▶ **TRY IT**: After finding the line with "Build a gazetteer" in the data below, set down exactly each line through the one with "Input: one rendered", inclusive, and stop there.

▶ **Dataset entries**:

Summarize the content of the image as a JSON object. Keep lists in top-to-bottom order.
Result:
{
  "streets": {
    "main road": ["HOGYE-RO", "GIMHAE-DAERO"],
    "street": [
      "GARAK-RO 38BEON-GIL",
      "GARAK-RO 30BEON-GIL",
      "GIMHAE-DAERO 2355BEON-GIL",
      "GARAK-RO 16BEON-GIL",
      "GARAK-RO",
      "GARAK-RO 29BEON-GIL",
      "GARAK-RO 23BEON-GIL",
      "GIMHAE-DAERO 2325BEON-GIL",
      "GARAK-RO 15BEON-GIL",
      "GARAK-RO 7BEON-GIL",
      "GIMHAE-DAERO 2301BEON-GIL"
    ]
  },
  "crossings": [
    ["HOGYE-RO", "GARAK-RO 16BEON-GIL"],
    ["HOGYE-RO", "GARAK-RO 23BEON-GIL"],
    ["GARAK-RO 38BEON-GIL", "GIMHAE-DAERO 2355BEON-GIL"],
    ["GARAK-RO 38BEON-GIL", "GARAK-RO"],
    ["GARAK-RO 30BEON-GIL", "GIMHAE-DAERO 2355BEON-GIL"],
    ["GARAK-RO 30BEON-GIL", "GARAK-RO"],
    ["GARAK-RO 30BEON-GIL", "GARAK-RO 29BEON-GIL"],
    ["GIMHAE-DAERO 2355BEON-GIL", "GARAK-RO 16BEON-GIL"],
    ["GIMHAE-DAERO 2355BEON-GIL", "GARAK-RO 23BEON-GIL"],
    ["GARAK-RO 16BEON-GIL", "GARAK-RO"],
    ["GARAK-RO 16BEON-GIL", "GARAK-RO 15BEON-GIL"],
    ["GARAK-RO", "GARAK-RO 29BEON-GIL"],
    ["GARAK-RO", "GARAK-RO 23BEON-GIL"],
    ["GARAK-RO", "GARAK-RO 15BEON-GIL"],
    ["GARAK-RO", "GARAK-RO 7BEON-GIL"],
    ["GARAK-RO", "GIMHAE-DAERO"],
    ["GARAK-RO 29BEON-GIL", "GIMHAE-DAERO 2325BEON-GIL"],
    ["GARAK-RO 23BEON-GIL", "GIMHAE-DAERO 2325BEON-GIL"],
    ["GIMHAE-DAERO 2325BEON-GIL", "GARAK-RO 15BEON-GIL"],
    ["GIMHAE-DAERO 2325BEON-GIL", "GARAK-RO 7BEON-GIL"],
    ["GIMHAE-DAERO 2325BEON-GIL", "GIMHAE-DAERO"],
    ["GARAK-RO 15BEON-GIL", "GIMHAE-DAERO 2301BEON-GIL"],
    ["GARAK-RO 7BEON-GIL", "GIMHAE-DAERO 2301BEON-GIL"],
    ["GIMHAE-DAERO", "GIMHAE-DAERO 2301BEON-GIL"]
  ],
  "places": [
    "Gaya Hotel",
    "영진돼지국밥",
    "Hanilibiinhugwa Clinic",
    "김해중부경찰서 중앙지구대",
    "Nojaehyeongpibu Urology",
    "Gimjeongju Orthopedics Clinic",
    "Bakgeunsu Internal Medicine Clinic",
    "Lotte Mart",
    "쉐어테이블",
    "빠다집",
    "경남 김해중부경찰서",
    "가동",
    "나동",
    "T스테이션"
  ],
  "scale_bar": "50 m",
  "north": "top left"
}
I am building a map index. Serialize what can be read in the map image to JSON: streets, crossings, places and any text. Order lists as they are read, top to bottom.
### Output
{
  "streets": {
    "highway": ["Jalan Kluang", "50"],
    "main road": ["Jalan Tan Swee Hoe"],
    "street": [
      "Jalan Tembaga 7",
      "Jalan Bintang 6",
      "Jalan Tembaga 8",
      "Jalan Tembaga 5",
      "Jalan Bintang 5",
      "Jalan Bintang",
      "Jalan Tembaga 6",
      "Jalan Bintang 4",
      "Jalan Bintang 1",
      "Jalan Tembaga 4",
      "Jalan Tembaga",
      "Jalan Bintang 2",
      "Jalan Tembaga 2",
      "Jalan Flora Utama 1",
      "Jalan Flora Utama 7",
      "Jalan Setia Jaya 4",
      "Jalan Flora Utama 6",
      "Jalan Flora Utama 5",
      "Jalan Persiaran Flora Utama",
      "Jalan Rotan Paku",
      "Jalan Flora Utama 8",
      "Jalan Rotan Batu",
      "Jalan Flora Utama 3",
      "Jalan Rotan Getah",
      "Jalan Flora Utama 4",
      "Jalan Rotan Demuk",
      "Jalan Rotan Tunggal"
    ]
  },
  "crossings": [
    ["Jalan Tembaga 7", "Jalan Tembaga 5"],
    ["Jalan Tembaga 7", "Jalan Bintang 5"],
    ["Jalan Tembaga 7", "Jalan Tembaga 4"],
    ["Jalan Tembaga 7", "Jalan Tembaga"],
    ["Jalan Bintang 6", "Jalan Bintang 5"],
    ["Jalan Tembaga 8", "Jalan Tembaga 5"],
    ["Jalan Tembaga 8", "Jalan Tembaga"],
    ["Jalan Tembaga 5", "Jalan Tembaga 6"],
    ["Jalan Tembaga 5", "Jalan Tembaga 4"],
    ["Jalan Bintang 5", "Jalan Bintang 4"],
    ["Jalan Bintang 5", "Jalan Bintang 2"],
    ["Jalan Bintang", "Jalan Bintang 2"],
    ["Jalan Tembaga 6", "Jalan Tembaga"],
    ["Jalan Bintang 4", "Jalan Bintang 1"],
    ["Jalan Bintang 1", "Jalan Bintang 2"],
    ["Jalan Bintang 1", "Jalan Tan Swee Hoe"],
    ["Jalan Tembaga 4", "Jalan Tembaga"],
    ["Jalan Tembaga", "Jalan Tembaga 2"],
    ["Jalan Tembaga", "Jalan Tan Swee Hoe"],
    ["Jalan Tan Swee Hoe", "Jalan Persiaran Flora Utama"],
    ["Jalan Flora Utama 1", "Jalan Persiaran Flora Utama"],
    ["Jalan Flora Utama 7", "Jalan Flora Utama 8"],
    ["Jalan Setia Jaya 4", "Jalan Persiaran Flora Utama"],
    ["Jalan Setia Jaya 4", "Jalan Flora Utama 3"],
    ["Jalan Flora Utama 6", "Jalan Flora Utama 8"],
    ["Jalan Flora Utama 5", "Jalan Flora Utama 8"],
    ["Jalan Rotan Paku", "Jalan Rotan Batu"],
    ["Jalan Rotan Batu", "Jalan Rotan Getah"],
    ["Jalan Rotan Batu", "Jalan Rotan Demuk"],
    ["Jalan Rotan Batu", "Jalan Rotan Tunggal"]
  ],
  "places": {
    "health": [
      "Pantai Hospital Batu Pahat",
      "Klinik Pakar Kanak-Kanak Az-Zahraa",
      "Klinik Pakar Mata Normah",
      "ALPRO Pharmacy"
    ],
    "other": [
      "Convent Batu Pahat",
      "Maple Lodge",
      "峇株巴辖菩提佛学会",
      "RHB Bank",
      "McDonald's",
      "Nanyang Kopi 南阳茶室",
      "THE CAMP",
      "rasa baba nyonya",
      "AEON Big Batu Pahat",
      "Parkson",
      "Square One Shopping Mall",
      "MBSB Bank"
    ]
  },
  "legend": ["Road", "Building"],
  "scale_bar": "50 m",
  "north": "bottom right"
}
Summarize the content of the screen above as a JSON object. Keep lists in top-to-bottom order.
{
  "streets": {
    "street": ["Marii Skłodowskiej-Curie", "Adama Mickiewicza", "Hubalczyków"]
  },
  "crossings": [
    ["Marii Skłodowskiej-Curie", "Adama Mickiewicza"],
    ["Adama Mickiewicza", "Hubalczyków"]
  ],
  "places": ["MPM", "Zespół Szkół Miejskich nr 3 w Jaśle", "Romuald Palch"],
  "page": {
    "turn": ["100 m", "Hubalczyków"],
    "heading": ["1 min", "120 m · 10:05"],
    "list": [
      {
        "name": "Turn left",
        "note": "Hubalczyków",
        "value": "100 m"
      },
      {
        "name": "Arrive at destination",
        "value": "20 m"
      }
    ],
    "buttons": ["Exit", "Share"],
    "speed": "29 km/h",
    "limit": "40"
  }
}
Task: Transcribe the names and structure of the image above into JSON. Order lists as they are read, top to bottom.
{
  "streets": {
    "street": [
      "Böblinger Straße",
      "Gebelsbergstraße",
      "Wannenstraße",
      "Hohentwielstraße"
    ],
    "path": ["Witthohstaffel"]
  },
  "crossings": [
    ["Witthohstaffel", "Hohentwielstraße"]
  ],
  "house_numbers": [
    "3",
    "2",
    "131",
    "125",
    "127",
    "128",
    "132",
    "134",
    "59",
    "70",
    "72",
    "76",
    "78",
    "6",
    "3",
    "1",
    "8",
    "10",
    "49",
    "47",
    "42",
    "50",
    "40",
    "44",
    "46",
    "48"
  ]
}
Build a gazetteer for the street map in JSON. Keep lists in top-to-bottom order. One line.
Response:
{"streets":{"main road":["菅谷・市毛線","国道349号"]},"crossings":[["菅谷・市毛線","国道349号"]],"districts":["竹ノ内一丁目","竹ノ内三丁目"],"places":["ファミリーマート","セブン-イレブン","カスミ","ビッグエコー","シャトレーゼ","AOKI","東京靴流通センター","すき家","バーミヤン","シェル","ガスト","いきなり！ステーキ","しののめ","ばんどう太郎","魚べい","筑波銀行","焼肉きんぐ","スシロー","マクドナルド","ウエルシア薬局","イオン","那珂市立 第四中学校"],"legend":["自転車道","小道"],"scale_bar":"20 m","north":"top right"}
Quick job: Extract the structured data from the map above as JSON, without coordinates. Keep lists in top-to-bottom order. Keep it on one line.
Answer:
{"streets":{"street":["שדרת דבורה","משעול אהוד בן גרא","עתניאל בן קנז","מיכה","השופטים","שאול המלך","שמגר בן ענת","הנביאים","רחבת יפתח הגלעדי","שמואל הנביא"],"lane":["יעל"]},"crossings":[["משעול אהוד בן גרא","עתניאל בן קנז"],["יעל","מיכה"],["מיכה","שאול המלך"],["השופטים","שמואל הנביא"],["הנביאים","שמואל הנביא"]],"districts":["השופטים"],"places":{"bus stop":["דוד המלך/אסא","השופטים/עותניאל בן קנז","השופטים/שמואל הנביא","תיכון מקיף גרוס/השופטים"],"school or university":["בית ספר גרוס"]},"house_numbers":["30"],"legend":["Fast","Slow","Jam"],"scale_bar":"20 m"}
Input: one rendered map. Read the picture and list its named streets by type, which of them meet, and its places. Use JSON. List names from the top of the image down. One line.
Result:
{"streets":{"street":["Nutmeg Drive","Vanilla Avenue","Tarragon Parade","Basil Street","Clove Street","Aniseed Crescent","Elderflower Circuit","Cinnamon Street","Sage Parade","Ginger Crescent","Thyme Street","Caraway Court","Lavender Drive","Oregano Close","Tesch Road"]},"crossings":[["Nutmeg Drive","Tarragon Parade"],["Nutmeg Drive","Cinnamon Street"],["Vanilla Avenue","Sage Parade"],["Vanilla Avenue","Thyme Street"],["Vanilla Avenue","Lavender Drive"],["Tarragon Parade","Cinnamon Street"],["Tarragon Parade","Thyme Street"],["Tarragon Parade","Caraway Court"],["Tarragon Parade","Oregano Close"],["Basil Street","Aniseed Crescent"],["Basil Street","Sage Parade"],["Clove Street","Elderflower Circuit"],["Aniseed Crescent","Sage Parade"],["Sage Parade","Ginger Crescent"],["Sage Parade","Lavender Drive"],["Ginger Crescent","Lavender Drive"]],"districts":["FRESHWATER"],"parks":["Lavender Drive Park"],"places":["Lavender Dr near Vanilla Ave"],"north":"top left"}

▶ **COMPLETED EXERCISE**:
Build a gazetteer for the street map in JSON. Keep lists in top-to-bottom order. One line.
Response:
{"streets":{"main road":["菅谷・市毛線","国道349号"]},"crossings":[["菅谷・市毛線","国道349号"]],"districts":["竹ノ内一丁目","竹ノ内三丁目"],"places":["ファミリーマート","セブン-イレブン","カスミ","ビッグエコー","シャトレーゼ","AOKI","東京靴流通センター","すき家","バーミヤン","シェル","ガスト","いきなり！ステーキ","しののめ","ばんどう太郎","魚べい","筑波銀行","焼肉きんぐ","スシロー","マクドナルド","ウエルシア薬局","イオン","那珂市立 第四中学校"],"legend":["自転車道","小道"],"scale_bar":"20 m","north":"top right"}
Quick job: Extract the structured data from the map above as JSON, without coordinates. Keep lists in top-to-bottom order. Keep it on one line.
Answer:
{"streets":{"street":["שדרת דבורה","משעול אהוד בן גרא","עתניאל בן קנז","מיכה","השופטים","שאול המלך","שמגר בן ענת","הנביאים","רחבת יפתח הגלעדי","שמואל הנביא"],"lane":["יעל"]},"crossings":[["משעול אהוד בן גרא","עתניאל בן קנז"],["יעל","מיכה"],["מיכה","שאול המלך"],["השופטים","שמואל הנביא"],["הנביאים","שמואל הנביא"]],"districts":["השופטים"],"places":{"bus stop":["דוד המלך/אסא","השופטים/עותניאל בן קנז","השופטים/שמואל הנביא","תיכון מקיף גרוס/השופטים"],"school or university":["בית ספר גרוס"]},"house_numbers":["30"],"legend":["Fast","Slow","Jam"],"scale_bar":"20 m"}
Input: one rendered map. Read the picture and list its named streets by type, which of them meet, and its places. Use JSON. List names from the top of the image down. One line.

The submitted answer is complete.